By his own admission, Mr de Bres is committed to promoting "a diverse New Zealand where people were not pressured to assimilate into the dominant Anglo-Celtic culture". But what does 'diverse' really mean? At one level, it is a simple reality - people of different ethnic and racial backgrounds living in close proximity (especially in large cities such as Auckland). Let's call this factual pluralism. There is also, however, an underlying belief that government must promote diversity as a self-evident 'good'. This is philosophical pluralism. And this is what Mr de Bres is really referring to. Philosophical pluralism cannot (logically) translate into any coherent and measurable outcome. It relies, ironically, on an ethos that actually favours certain groups. Take the case of Maori, for instance. The aim of the Government is to eliminate inequality, and Maori are considered more disenfranchised than others.
The office of Race Relations Conciliator has been around for a long time (since 1971) and is in the vanguard of our now finely-tuned human rights culture. What it attempts to do in fostering racial harmony is worthy, but it rests on a confused understanding of pluralism.
A better approach would be to start with a philosophy that understands what unites us as human beings, irrespective of our ethnicity or skin colour. Common human needs provide the best basis for thinking about these issues, not the politics of difference.
GLOBAL CRUSADE -
PM saving the world
- Speechwriters have been working overtime at the Earth Summit in Johannesburg and the rhetoric has flowed thick and fast. Helen Clark told CNN that "New Zealand will help save the world". The ratification of more UN protocols and covenants will be the means.
Media attention has accustomed us to attaching a lot of weight to UN conventions. But international imperatives aside, only when governments understand citizen virtue, responsibility and accountability will real progress on these important and perplexing issues be possible.

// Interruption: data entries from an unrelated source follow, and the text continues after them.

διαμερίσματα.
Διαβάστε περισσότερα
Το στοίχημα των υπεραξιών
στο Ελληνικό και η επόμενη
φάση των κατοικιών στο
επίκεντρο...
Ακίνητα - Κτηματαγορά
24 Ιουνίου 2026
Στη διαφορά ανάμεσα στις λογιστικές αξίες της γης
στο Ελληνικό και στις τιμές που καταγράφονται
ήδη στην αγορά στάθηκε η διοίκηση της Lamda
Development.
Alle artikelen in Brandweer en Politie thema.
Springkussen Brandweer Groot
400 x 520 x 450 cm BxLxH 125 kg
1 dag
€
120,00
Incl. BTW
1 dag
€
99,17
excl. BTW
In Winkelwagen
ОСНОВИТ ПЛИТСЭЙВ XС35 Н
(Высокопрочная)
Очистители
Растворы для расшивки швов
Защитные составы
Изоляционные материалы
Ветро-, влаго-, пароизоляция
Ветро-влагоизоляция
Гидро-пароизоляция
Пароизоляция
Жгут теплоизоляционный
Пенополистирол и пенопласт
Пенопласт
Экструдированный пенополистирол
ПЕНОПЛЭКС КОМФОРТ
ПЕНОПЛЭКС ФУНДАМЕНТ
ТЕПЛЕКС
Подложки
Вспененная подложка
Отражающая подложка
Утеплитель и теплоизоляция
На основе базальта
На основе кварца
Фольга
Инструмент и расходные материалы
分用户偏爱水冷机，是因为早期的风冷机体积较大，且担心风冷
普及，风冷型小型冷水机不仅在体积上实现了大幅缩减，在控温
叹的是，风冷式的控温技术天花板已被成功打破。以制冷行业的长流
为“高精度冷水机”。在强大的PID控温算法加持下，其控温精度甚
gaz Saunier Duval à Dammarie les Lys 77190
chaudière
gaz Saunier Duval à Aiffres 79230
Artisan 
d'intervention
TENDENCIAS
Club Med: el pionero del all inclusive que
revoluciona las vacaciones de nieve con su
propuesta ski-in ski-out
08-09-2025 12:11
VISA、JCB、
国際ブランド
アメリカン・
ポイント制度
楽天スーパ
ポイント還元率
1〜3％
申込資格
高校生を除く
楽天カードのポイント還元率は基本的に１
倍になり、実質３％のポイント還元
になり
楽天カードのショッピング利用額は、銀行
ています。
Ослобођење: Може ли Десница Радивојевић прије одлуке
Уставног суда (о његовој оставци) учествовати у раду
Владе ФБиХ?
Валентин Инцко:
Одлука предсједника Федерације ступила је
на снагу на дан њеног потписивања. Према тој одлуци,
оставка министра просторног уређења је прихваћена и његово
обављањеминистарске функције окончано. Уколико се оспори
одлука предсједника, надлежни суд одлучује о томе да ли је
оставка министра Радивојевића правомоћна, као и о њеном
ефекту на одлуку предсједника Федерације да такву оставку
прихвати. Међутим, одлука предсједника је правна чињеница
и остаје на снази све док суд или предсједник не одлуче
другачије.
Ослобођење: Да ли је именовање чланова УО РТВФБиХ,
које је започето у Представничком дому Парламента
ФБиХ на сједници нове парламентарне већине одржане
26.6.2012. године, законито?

There is a legitimate role for the state in tasks such as co-ordinating national (and international) monitoring, research initiatives (etc.), but governments and new law can only do so much. For responsible behaviour to ensue, communities, families and ultimately individuals have to develop a conscience.
CIVIL SOCIETY - No. 5 in
the series: - interrelationships
- A term currently championed as a political virtue is ' inclusion '. Related terms are 'exclusion', 'tolerance', or 'diversity' . To a large extent these terms are shaping and driving much of our social thinking and policy in New Zealand.
In a Civil Society, however, ' inclusion ' is something that happens naturally. It does not have to be politically engineered. Everybody is born into a natural family - i.e. everybody has a mother, father, grandparents, aunts, uncles (and in most cases siblings as well). Even when grandparents, aunties and others are deceased the intergenerational context remains. An adult may be single but he or she still exists in a web of intergenerational connectedness that is the natural family. People may live in de facto or other relationships, but the kinship ties remain. In a Civil Society the relational reality naturally embraces diversity. No one is excluded. It's not political, it's simply lived experience. Genuine inclusion and identity are relational concepts, lived out first and foremost within families.
FOR THE WEEK - Eric Hoffer (American social philosopher,
- It is easier to love humanity than to love one's neighbour.